- _SHORT PROBLEM_: Give the record lines below as a Markdown table with the columns "Number" and "Record line," numbering each line in order and leaving out any blank lines.

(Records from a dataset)
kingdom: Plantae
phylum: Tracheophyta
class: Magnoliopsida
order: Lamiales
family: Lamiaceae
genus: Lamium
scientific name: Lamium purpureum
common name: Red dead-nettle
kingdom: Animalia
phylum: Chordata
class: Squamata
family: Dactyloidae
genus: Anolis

- _CORRECT OUTPUT_:
| Number | Record line |
|---|---|
| 1 | kingdom: Plantae |
| 2 | phylum: Tracheophyta |
| 3 | class: Magnoliopsida |
| 4 | order: Lamiales |
| 5 | family: Lamiaceae |
| 6 | genus: Lamium |
| 7 | scientific name: Lamium purpureum |
| 8 | common name: Red dead-nettle |
| 9 | kingdom: Animalia |
| 10 | phylum: Chordata |
| 11 | class: Squamata |
| 12 | family: Dactyloidae |
| 13 | genus: Anolis |